オーナーシップが明確な会社は、
変化も起きやすい。


藤野 川鍋さんは日本交通の3代目社長ですが、ご自身がタクシー運転手を経験して、その奮闘の様子を本に書いて出版されましたよね(編集部注:『タクシー王子、東京を往く。―日本交通・三代目若社長「新人ドライバー日誌」』)

 日本交通のタクシーに乗った時に乗務員の方とお話すると、「社長が自分たちと同じ仕事をしたことがある」という気持ちのつながりは相当なものだと感じます。すごいロイヤリティになっていますよ。川鍋さんの生き方や考え方は、多くの乗務員やお客さんにも伝わっているのではないかと思います。
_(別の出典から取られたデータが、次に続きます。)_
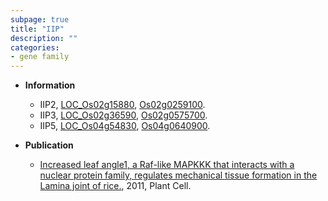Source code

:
 ```yaml
---
subpage: true
title: "IIP"
description: ""
categories:
- gene family
---
```


* **Information**  
    + IIP2, [LOC_Os02g15880](http://rice.plantbiology.msu.edu/cgi-bin/ORF_infopage.cgi?orf=LOC_Os02g15880), [Os02g0259100](http://rapdb.dna.affrc.go.jp/viewer/gbrowse_details/irgsp1?name=Os02g0259100).
    + IIP3, [LOC_Os02g36590](http://rice.plantbiology.msu.edu/cgi-bin/ORF_infopage.cgi?orf=LOC_Os02g36590), [Os02g0575700](http://rapdb.dna.affrc.go.jp/viewer/gbrowse_details/irgsp1?name=Os02g0575700).
    + IIP5, [LOC_Os04g54830](http://rice.plantbiology.msu.edu/cgi-bin/ORF_infopage.cgi?orf=LOC_Os04g54830), [Os04g0640900](http://rapdb.dna.affrc.go.jp/viewer/gbrowse_details/irgsp1?name=Os04g0640900).

* **Publication**  
    + [Increased leaf angle1, a Raf-like MAPKKK that interacts with a nuclear protein family, regulates mechanical tissue formation in the Lamina joint of rice.](http://www.ncbi.nlm.nih.gov/pubmed?term=Increased+leaf+angle1,+a+Raf-like+MAPKKK+that+interacts+with+a+nuclear+protein+family,+regulates+mechanical+tissue+formation+in+the+Lamina+joint+of+rice.%5BTitle%5D), 2011, Plant Cell.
瀧本 日本交通が100%オーナー会社に近かったというのも大きかったと思います。オーナーシップがはっきりすると、会社のブランドが一貫するんです。中小型株を見るとわかりやすいのですが、オーナーの意思が明確で理念が会社の精神になっていると、それが買われるんですよね。オーナーシップが明確な会社は、変化も起きやすい。

藤野 まさに、僕も同じことを感じています。僕は中小型株投資の専門家ですが、最近は「大企業を見る時も、中小型株と同じ視点で見て間違いない」と思うようになっています。
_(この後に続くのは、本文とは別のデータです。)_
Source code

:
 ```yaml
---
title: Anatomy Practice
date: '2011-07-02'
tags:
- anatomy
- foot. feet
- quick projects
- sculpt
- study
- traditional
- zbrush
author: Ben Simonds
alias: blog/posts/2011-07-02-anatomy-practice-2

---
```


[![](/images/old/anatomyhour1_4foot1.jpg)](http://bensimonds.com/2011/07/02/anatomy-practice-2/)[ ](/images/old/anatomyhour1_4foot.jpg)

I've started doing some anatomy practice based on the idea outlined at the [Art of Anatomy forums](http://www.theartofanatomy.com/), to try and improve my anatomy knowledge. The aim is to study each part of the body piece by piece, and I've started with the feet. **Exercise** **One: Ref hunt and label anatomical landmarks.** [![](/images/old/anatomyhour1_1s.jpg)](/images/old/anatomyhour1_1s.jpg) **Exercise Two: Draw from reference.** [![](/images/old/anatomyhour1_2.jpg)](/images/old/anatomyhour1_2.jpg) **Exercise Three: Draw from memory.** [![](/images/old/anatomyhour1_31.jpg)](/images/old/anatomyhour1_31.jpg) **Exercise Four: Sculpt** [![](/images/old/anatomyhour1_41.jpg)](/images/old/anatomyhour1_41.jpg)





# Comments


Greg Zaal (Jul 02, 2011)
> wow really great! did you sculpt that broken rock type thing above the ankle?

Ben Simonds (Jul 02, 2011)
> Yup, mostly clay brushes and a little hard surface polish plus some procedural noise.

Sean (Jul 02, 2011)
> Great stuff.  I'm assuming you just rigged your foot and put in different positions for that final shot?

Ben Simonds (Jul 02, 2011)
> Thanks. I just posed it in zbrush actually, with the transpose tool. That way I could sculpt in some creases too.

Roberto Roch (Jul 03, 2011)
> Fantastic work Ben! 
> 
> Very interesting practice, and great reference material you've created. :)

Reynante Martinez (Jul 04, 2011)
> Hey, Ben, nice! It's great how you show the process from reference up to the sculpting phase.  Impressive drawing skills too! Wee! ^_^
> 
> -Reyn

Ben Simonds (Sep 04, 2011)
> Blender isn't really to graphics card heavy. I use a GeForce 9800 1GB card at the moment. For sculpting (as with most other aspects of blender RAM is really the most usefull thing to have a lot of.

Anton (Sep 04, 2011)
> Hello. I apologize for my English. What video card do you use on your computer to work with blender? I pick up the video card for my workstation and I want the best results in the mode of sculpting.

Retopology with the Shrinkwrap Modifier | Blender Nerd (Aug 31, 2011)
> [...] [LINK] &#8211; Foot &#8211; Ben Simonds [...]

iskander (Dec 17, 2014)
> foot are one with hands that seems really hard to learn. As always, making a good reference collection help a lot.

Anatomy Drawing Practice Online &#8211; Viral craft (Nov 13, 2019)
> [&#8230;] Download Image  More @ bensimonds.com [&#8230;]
 以前は、多くの人が「経営者のリーダーシップは中小企業のほうが重要で、組織マネジメントが近代化するに従って社長の位置づけは低くなる」と考えていました。しかし、僕がこの5年ほど真剣に大型株の投資をやってみて感じるのは、「大企業こそリーダーシップが大事だし、社長が代われば変化することも多い」ということなんです。

瀧本 私は、非凡なパフォーマンスを生む企業は非凡な変化を起こす会社であり、非凡な変化は非凡なリーダーシップによって生まれると思っています。大型株というのは、普通は平凡なパフォーマンスしか挙げませんよね。それは大企業にリーダーシップないから。「2期4年をつつがなく過ごせればいい」という経営陣のもとで、非凡なパフォーマンスが生まれるはずはありません。

藤野 アベノミクスで株価が上がったからといって日本がよくなるわけじゃないんですよね。安倍総理のやったことは否定しませんし、変化を起こしたことはすばらしいと思います。しかし、今は企業サイドにボールが投げられて、企業がどう打ち返すかという局面に来ているんじゃないかと思います。

 そこで問題になるのがリーダーシップなんです。「日本の経済再生」と言うときにリーダーシップの話をする人は非常に少なくて、デフレとか金利とか為替の話ばかり。それらももちろん大事ですが、僕は個別企業のリーダーシップにもっとフォーカスすべきだと思います。

 一般的に「オーナー経営=ワンマン経営」とネガティブなイメージがあるようですが、そこにリーダーシップがあれば、オーナー経営のほうが業績も株価も伸びているんですよ。【「サラリーマン社長」の会社は成長が期待できない】という法則は本にも書きました(編集部注:「儲かる会社、つぶれる会社の法則」)。